En 1981, Olivier Fenoy a été exclu du Haut Comité à la Jeunesse et aux Sports. En 1982, le Ministère retire son agrément à l’Office culturel de Cluny pour collusion entre une communauté religieuse et un organisme d’éducation populaire, ses subventions de fonctionnement sont donc coupées. L’Agrément sera redonné en 1990 par le Conseil d’Etat, après quelques années de recours juridiques.

En 1995, l’Office culturel de Cluny est cité dans la liste de 173 « mouvements sectaires », de la commission d’enquête parlementaires sur les sectes en France. En 1996, l’agrément de l’OCC est de nouveau retiré par le Ministère, décision annulée par le Tribunal Administratif en 1998, un jugement qui fut confirmé par la Cour d’appel en 2002. En 2005 le Premier Ministre Jean Pierre Raffarin, rend caduque la liste établie par le rapport de 1995 au motif que certains critères étaient « des plus malheureux ».

La personnalité du fondateur de l’association est elle aussi sujette à rumeur : qualifié de fort charisme voire de gourou, l’initiateur est au cœur d’un scandale qui, lorsqu’il éclate en 1997, provoque le départ de plusieurs membres : Il entretient une relation cachée avec un autre membre majeur à l’époque des faits.

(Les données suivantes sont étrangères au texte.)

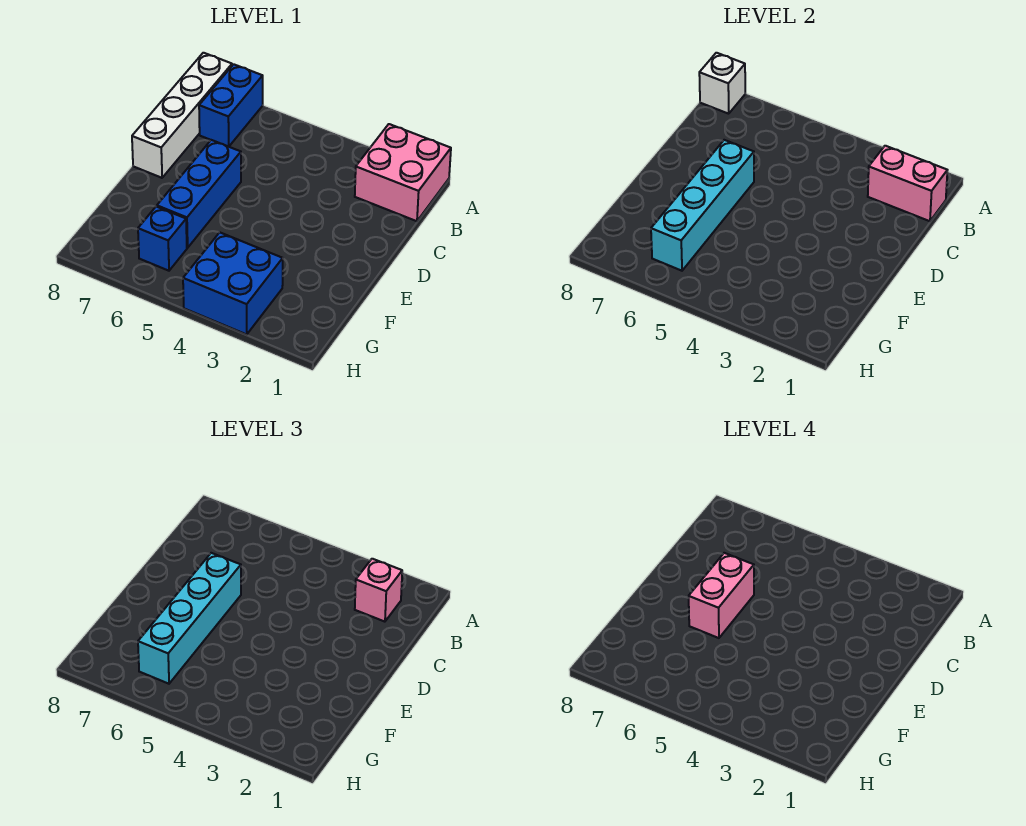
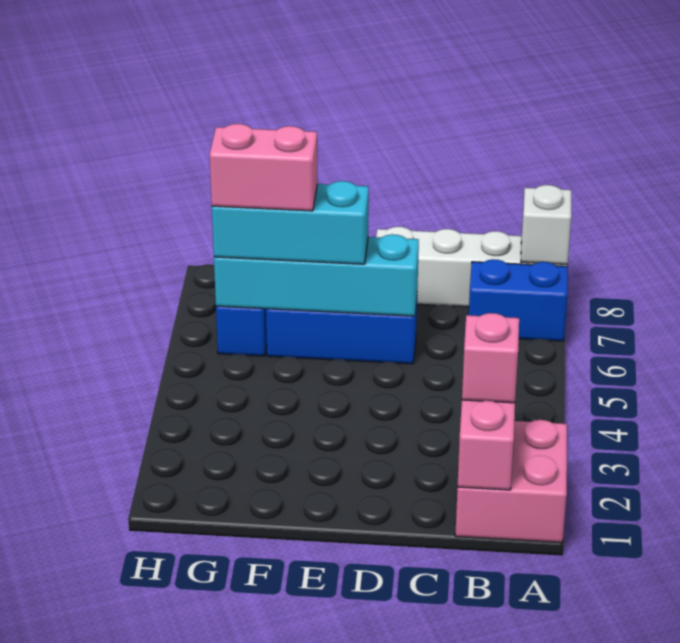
cyan 1x4 brick [138,553,241,684] -> cyan 1x3 brick [212,181,369,264]
pink 1x2 brick [689,553,754,638] -> pink 1x2 brick moved to [209,124,318,211]
blue 2x2 brick [183,232,283,335] -> none

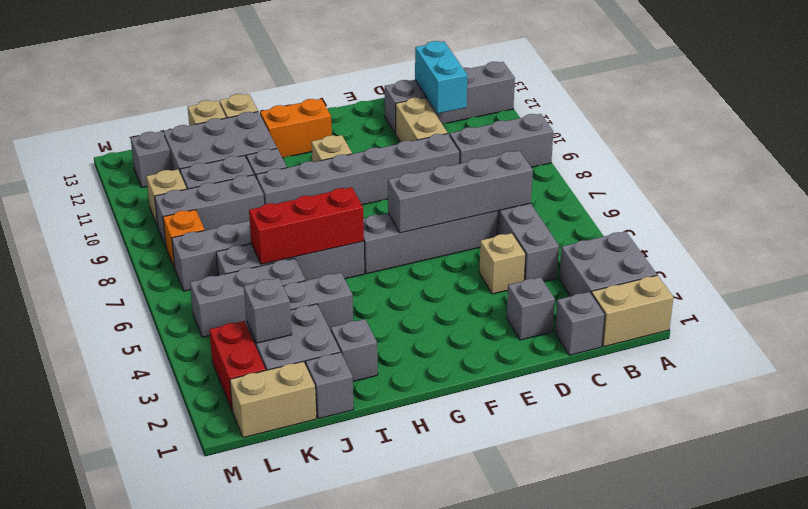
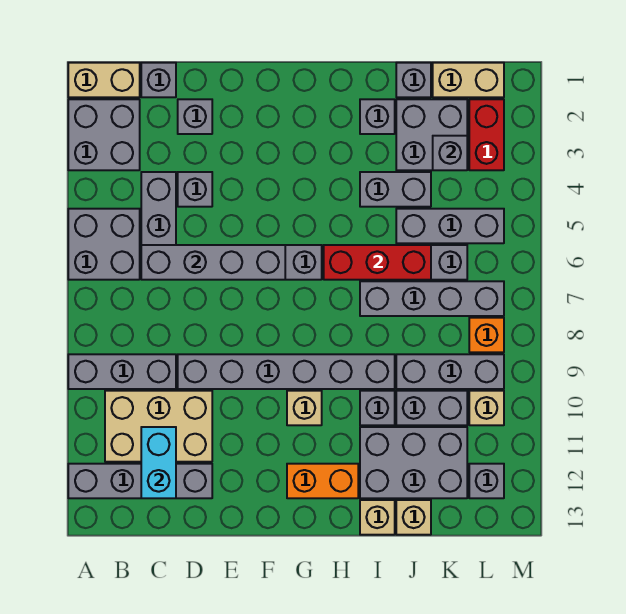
none -> grey 2x2 brick [68,209,140,280]
tan 1x1 brick [479,233,526,294] -> grey 1x1 brick [178,172,212,207]
tan 1x2 brick [396,97,448,142] -> tan 2x3 brick [105,391,212,462]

Lors du procès des 21 anciens membres, un témoignage est porté contre lui par une femme qui intègre au dossier une attestation, dans laquelle elle rapportait des faits présumés « d’abus de nature sexuelle ». Ces faits anciens, prescrits par la justice, n’ont jamais fait l’objet de poursuites. Dans un premier temps Olivier Fenoy porte plainte pour diffamation puis, face au refus du tribunal de reporter l’audience, de nouveaux témoignages ayant été fournis quelques jours auparavant, il se désiste et retire sa plainte. Ces nouveaux témoignages ont eu comme conséquence immédiate sa démission des charges qu’il occupait et son départ.

Au centre de rumeurs et au cœur de plusieurs feuilletons judiciaires, l’Office Culturel de Cluny est aujourd’hui en liquidation judiciaire. Si le travail de ses membres et des structures partenaires ont multiplié les succès et artistiques et rempli les rubriques culturelles de la presse régionale, l’organisation de l’OCC aura quant à elle fait couler beaucoup d’encre dans les rubriques de faits divers, de mœurs et d’actualité.